And sometimes getting the bad out, onto an external surface, can serve as a channel to allow it to leave us with a little more room for peace inside. 🙂
Yes absolutely. The flow of paint replaces negative thoughts or the paint takes on the pain that gets transferred to the canvas to be locked away for ever.
Working with athletes a similar action was called “treeing”- where some one is bothered by all these negative thoughts unable to focus on the training. I would advise them to leave all that negativity on a tree for the time being. While refocusing on optimal performance. All that stuff is waiting on the tree if they ever want it back. Funny thing is they never went back to the tree.

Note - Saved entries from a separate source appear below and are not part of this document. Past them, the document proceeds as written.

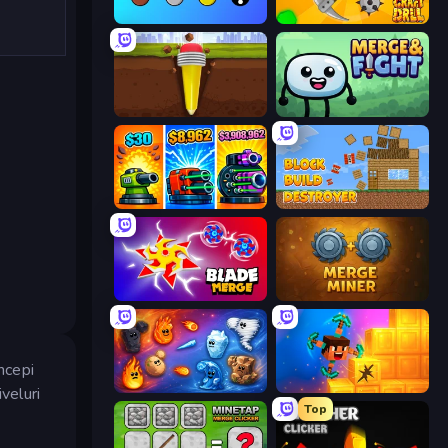
Merge Tools - Merge and Dig
Craft Drill
Pen Dig
Merge & Fight
Pumpkin Defense: Merge Cannon
Block Build Destroyer
Blade Merge
Merge Miner
ncepi
Elemental Merge
Merge & Dig!
iveluri
Top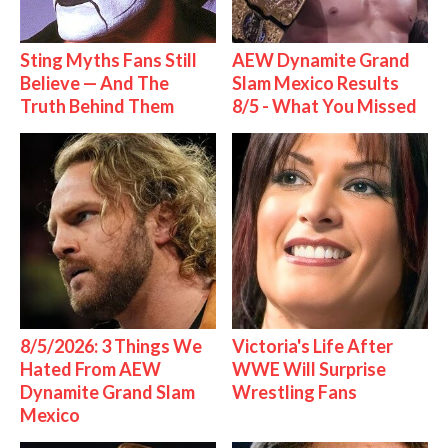
Sting Myths Fans Still
AEW Dynamite Grand
Believe — And The
Slam Mexico Results
Truth Behind Them
8/5 - What You Missed
8/5/2026: 3 Things We
Victoria's Life After
Hated From AEW
WWE Will Surprise
Dynamite Grand Slam
Wrestling Fans
Mexico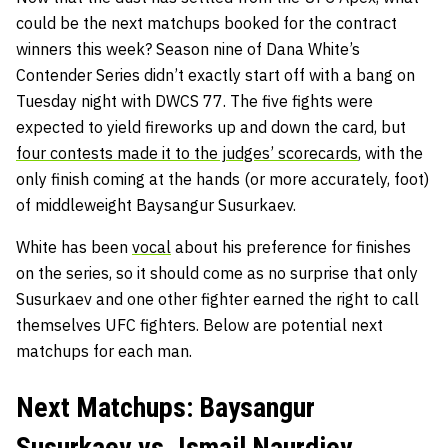
could be the next matchups booked for the contract
winners this week? Season nine of Dana White’s
Contender Series didn’t exactly start off with a bang on
Tuesday night with DWCS 77. The five fights were
expected to yield fireworks up and down the card, but
four contests made it to the judges’ scorecards
, with the
only finish coming at the hands (or more accurately, foot)
of middleweight Baysangur Susurkaev.
White has been
vocal
about his preference for finishes
on the series, so it should come as no surprise that only
Susurkaev and one other fighter earned the right to call
themselves UFC fighters. Below are potential next
matchups for each man.
Next Matchups: Baysangur
Susurkaev vs. Ismail Naurdiev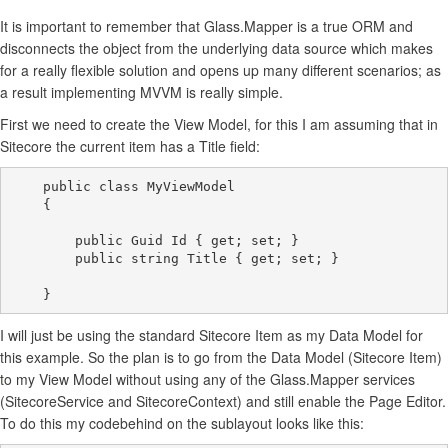
It is important to remember that Glass.Mapper is a true ORM and
disconnects the object from the underlying data source which makes
for a really flexible solution and opens up many different scenarios; as
a result implementing MVVM is really simple.
First we need to create the View Model, for this I am assuming that in
Sitecore the current item has a Title field:
    public class MyViewModel

    {

        public Guid Id { get; set; }

        public string Title { get; set; }

I will just be using the standard Sitecore Item as my Data Model for
this example. So the plan is to go from the Data Model (Sitecore Item)
to my View Model without using any of the Glass.Mapper services
(SitecoreService and SitecoreContext) and still enable the Page Editor.
To do this my codebehind on the sublayout looks like this: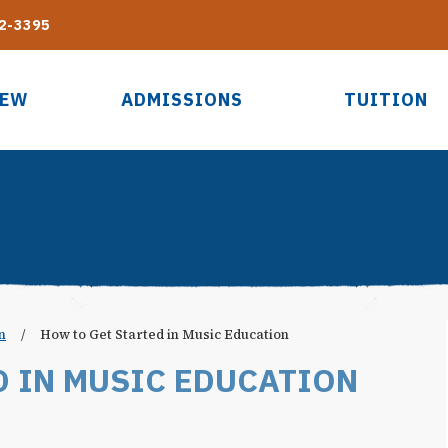
2-3395
IEW
ADMISSIONS
TUITION
n
/
How to Get Started in Music Education
D IN MUSIC EDUCATION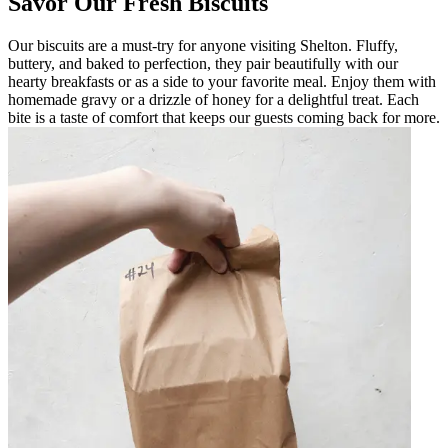
Savor Our Fresh Biscuits
Our biscuits are a must-try for anyone visiting Shelton. Fluffy,
buttery, and baked to perfection, they pair beautifully with our
hearty breakfasts or as a side to your favorite meal. Enjoy them with
homemade gravy or a drizzle of honey for a delightful treat. Each
bite is a taste of comfort that keeps our guests coming back for more.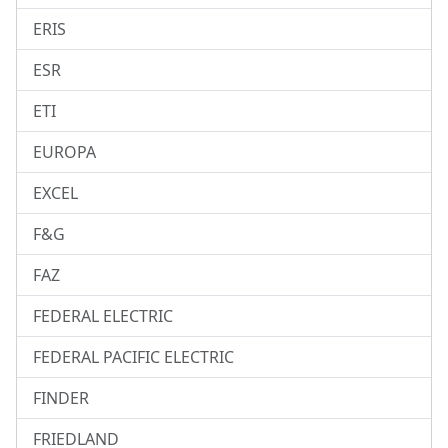
ERIS
ESR
ETI
EUROPA
EXCEL
F&G
FAZ
FEDERAL ELECTRIC
FEDERAL PACIFIC ELECTRIC
FINDER
FRIEDLAND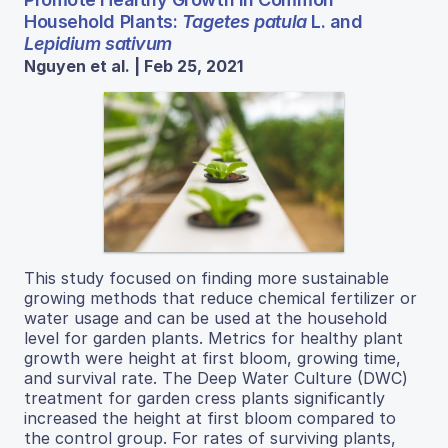
Household Plants:
Tagetes patula
L. and
Lepidium sativum
Nguyen et al. | Feb 25, 2021
This study focused on finding more sustainable
growing methods that reduce chemical fertilizer or
water usage and can be used at the household
level for garden plants. Metrics for healthy plant
growth were height at first bloom, growing time,
and survival rate. The Deep Water Culture (DWC)
treatment for garden cress plants significantly
increased the height at first bloom compared to
the control group. For rates of surviving plants,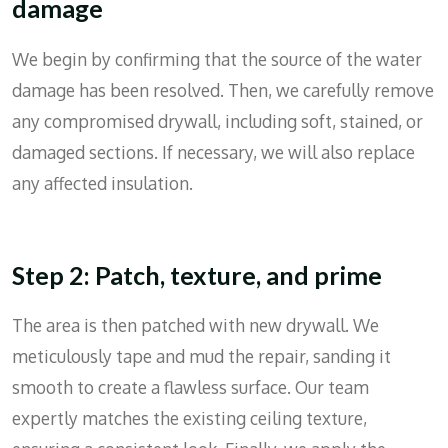
damage
We begin by confirming that the source of the water
damage has been resolved. Then, we carefully remove
any compromised drywall, including soft, stained, or
damaged sections. If necessary, we will also replace
any affected insulation.
Step 2: Patch, texture, and prime
The area is then patched with new drywall. We
meticulously tape and mud the repair, sanding it
smooth to create a flawless surface. Our team
expertly matches the existing ceiling texture,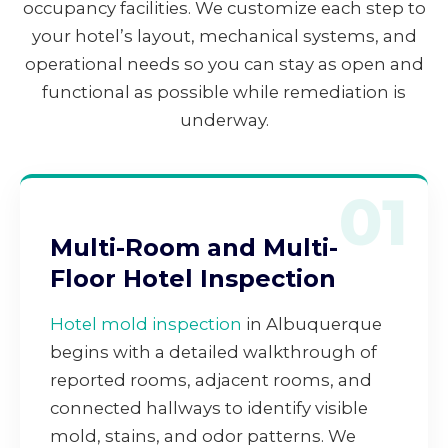
occupancy facilities. We customize each step to
your hotel’s layout, mechanical systems, and
operational needs so you can stay as open and
functional as possible while remediation is
underway.
01
Multi-Room and Multi-
Floor Hotel Inspection
Hotel mold inspection
in Albuquerque
begins with a detailed walkthrough of
reported rooms, adjacent rooms, and
connected hallways to identify visible
mold, stains, and odor patterns. We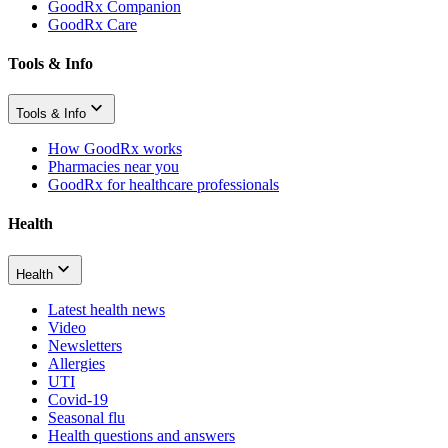
GoodRx Companion
GoodRx Care
Tools & Info
Tools & Info
How GoodRx works
Pharmacies near you
GoodRx for healthcare professionals
Health
Health
Latest health news
Video
Newsletters
Allergies
UTI
Covid-19
Seasonal flu
Health questions and answers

What a great exercise/ritual! And trees are a wonderful “receptor” for our pain — the fact that they are living beings, existing on such a different time from that which we as humans do. I’m not sure I said that coherently, but I guess what I mean is that the lifespan of a tree is so long that it can help us with perspective. I would add a gift for the tree, for taking on my burden, but only because I was taught to make an offering of thanks when picking part of a plant or tree. For example I will pull a hair from my head if I am harvesting flowers and offer it to the plant. Kind of New Agey, but it does create an even deeper sense of connection to the life of the plant or tree. And I can understand not going back to the tree to reclaim one’s pain; for me that would be even more reason to honor its service to us. It certainly sounds as though those whom you advise are lucky to have you. In what capacity do you serve as such a guide?